Data extracted from a collection
*** Begin section ***

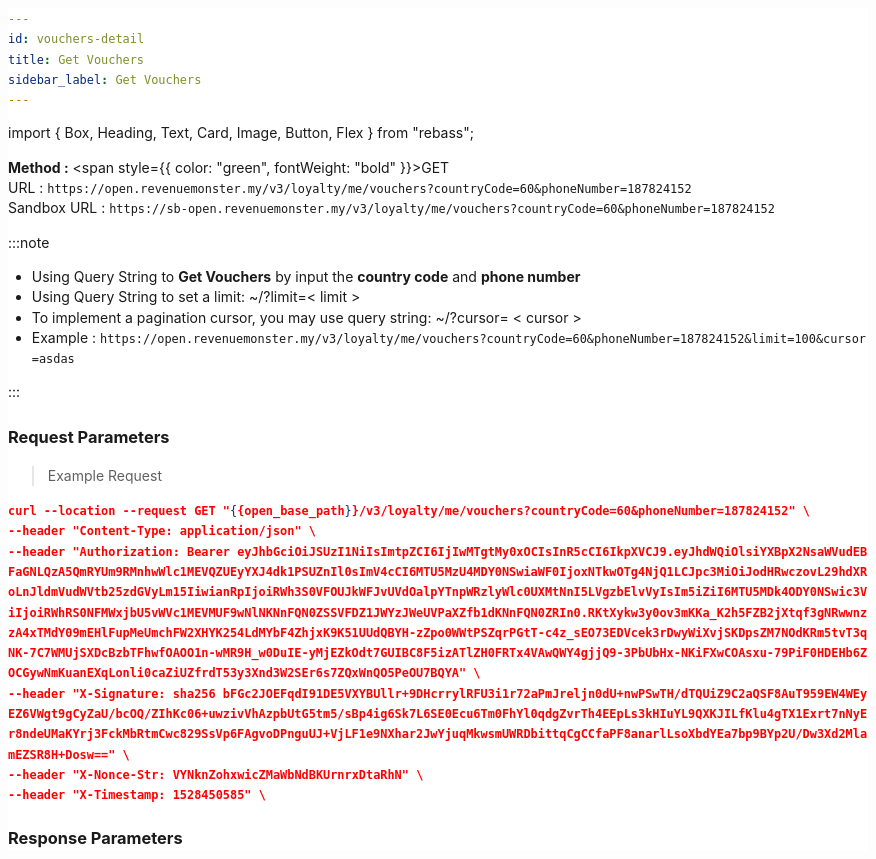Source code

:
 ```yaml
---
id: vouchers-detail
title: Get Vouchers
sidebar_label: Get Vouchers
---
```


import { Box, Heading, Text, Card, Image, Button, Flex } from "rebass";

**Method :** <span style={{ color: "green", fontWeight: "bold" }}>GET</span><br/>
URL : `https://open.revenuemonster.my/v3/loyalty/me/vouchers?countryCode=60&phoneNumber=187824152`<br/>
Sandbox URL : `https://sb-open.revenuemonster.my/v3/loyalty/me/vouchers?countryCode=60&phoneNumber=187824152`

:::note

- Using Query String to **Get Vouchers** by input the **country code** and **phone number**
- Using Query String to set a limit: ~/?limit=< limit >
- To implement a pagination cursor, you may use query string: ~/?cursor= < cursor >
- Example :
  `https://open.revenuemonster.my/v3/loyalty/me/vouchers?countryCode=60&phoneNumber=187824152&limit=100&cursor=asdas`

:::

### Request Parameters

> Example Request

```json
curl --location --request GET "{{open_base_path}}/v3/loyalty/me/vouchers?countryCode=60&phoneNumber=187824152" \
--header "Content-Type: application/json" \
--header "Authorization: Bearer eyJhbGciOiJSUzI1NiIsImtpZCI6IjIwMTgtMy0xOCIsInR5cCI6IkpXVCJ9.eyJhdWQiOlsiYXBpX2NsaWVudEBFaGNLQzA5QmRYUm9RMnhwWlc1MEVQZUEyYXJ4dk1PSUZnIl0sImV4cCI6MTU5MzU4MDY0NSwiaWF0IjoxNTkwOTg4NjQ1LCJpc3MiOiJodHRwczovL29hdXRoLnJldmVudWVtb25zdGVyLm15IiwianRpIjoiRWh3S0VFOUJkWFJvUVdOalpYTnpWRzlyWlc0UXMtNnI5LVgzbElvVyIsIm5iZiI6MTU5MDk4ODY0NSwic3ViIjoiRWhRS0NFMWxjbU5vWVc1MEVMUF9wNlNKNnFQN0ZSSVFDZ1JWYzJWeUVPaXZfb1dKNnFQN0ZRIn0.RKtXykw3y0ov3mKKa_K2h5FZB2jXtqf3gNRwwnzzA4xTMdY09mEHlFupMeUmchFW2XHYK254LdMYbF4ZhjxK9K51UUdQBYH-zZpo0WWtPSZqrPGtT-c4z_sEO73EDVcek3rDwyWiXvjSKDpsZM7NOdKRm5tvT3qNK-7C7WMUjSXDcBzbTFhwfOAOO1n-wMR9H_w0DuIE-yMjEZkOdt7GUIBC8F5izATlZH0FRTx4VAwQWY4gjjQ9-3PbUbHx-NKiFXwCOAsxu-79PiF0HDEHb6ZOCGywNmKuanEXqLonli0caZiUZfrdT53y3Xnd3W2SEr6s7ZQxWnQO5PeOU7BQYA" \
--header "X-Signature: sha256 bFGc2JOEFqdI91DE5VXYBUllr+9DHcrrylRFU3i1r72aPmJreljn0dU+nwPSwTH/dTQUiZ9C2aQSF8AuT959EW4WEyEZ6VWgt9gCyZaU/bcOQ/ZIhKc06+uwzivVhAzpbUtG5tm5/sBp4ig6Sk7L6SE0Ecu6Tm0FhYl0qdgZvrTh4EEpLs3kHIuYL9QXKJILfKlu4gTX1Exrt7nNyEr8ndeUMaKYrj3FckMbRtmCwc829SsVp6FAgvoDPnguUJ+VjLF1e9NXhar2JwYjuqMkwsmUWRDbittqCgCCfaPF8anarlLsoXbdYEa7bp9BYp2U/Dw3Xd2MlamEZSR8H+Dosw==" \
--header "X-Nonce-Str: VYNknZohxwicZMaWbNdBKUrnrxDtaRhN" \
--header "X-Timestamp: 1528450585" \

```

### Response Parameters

*** End section ***
*** Begin section ***

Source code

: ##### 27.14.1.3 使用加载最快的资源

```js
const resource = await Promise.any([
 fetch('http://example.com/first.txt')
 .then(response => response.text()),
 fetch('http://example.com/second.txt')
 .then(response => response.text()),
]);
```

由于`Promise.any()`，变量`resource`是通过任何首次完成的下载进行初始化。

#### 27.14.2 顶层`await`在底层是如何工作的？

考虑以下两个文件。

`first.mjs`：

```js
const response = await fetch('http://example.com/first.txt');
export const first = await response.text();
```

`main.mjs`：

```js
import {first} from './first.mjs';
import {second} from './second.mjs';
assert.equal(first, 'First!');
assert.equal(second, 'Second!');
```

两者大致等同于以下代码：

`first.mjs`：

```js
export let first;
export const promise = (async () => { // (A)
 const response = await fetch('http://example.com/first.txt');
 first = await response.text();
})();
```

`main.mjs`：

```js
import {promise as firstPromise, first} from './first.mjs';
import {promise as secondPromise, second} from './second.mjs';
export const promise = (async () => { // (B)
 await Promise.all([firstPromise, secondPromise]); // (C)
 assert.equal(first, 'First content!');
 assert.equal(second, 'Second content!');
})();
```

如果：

*** End section ***
*** Begin section ***

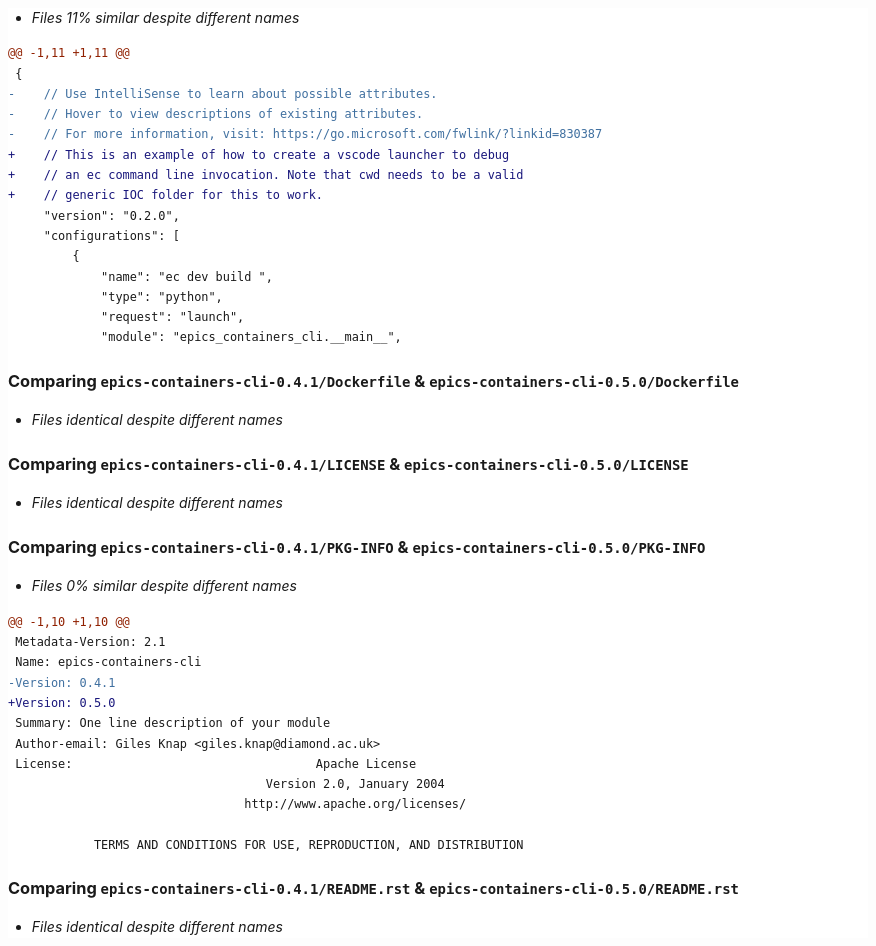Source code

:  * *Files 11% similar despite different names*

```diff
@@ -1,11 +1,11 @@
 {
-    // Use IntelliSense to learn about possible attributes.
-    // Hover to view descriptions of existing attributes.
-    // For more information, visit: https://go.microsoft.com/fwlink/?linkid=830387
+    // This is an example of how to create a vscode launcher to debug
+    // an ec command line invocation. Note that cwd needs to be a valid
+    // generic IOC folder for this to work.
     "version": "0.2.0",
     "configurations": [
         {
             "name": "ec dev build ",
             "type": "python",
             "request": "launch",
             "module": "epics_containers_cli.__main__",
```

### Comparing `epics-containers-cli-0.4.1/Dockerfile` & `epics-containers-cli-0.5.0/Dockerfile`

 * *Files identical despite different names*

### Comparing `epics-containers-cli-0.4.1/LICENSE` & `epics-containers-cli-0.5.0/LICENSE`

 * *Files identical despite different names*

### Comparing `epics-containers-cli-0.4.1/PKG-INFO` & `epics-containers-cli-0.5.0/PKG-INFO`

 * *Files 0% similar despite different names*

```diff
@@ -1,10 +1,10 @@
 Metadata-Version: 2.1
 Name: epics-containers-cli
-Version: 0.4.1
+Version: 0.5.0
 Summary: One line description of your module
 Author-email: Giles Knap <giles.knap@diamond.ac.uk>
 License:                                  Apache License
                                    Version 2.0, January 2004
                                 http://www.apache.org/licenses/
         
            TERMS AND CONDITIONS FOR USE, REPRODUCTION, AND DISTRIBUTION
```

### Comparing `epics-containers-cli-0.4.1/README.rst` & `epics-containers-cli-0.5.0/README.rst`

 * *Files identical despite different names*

*** End section ***

TASK GOAL ▸
The lines that mention the word "countryCode" should be pulled from the records above.

THE ANSWER ▸
URL : `https://open.revenuemonster.my/v3/loyalty/me/vouchers?countryCode=60&phoneNumber=187824152`<br/>
Sandbox URL : `https://sb-open.revenuemonster.my/v3/loyalty/me/vouchers?countryCode=60&phoneNumber=187824152`
  `https://open.revenuemonster.my/v3/loyalty/me/vouchers?countryCode=60&phoneNumber=187824152&limit=100&cursor=asdas`
curl --location --request GET "{{open_base_path}}/v3/loyalty/me/vouchers?countryCode=60&phoneNumber=187824152" \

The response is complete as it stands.